- _Written exercise 1_
According to the Texas reflection on alternative teacher certification, what share of all new certifications in Texas are alternative today?
- _Written exercise 2_
Please carry on the Texas reflection on alternative teacher certification from the point where it stops.

- _Supplied text_
┄┄┄┄┄┄┄┄┄┄┄┄┄┄┄┄┄┄┄┄

Deregulation’s Downside:
Diminishing and Deforming
a Great Educational Movement:
A Texas Reflection
Vicky Dill and Delia Stafford
2004
History-Making Paradigm Shift. There is no doubt that alternative
teacher certification is one of the great grassroots movements of the 21st century
(from Vicky S. Dill, “Alternative Teacher Certification” Adapted with
permission of Macmillan Reference USA, A Division of Simon & Schuster, from
HANDBOOK OF RESEARCH ON TEACHER EDUCATION. 2nd ed., edited by John Sikula, pp. 932-960,
p. 937). Alternative teacher certification signaled an entirely new way of doing
business, so radical a departure it was from the traditional college-based model.
Championed in Texas by George Bush Sr., alternative teacher certification pioneers
in the state of Texas at one time awarded the president his teaching certificate
in a Whitehouse ceremony “alternatively.” But starting in the early
1980’s and with predecessors in Teacher Corps as far back as the 1960’s,
traditional routes into the classroom were gradually augmented by non-traditional
routes for individuals driven to be teachers. How things have changed! Today, approximately
25% of all new certifications in the state of Texas are alternative. Says C. Emily
Feistritzer of the National Center for Education Information, “What were often
called “scab programs” and “quick and dirty” ways to rush
unprepared people into teaching in the early 1980s, when alternative routes first
surfaced, are now models for the way all teachers are prepared” (www.ncei.org).
The innovation not only served to meet urgent and pressing labor needs; it changed
indefinitely the way educators think about the effective basis for bringing new
talent into the field.

┄┄┄┄┄┄┄┄┄┄┄┄┄┄┄┄┄┄┄┄

- _Raw data_
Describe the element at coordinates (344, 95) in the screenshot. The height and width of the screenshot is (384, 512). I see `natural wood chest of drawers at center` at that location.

┄┄┄┄┄┄┄┄┄┄┄┄┄┄┄┄┄┄┄┄

- _Task result 1_
Approximately 25%.

- _Task result 2_
Off Target: Gloom and Doom Predictions. Innovations begun in the
early 1980’s and still continuing in 2004 have evolved into a complex and
amorphous mix of methods to prepare teachers. Those who predicted the death knell
of traditional programs have been shown to be as off-target as those who averred
that profiteers and marketers would usurp legitimate teacher educators to establish
bogus programs that simply gain profit. Those down-siders were sidelined. Instead,
traditional programs mix with post-baccalaureate, masters degree, online and other
hybrids. What has happened represents an interesting confluence of diverse correlates
and may teach something about the more intransigent downsides of extreme deregulation.
The fruits of regulation. In the infancy of the alternative teacher certification
movement, alternative programs were watched and scrutinized intensively. In Texas,
the State Board of Education was bound by law to approve each new alternative certification
program; Texas Education Agency officials frequently visited each program and, using
a research-based monitoring guide, noted if the program had sufficient support in
order to ensure the effectiveness of each new intern, to see if there was a reasonable
ratio of new teachers-to-mentors; to see if program expenses were reasonable in
order to be equitable, and to ensure that no students were harmed by teachers “learning
on the job.” During these early years, teacher retention, student achievement,
program costs, and effectiveness of the new programs were nothing short of spectacular.
Early research documents essentially similar data on the academic and classroom
performance of alternatively and traditionally certified teachers (Dill, ibid.,
p. 939); throughout the late 1980’s and early 1990’s, teacher retention
in the well-monitored Texas programs remained statistically higher than retention
in the traditional programs (see Texas Education Agency, Alternative Teacher Certification,
1989-90; 1990-1991; 1991-1992).
Research Needed on Deregulation. However, in the mid-1990’s, the Texas Education
Agency chose to cease the monitoring function of alternative programs and look instead
only at “outcomes.” In the rubric used, “outcomes” meant
primarily test scores of individuals passing the exit-level tests for certification
per program. The strategy both saved the state money and enabled officials to talk
about “outcomes-based” data. Deregulation meant that no one was examining
the quality of the intern mentoring; no one was looking to see if the program director(s)
had adequate office support; no one was watching to see if each intern had multiple
levels of support – a principal, a mentor, a college supervisor, and/or a
program advisor. Totally unsupervised and deregulated, numbers swelled and programs
proliferated.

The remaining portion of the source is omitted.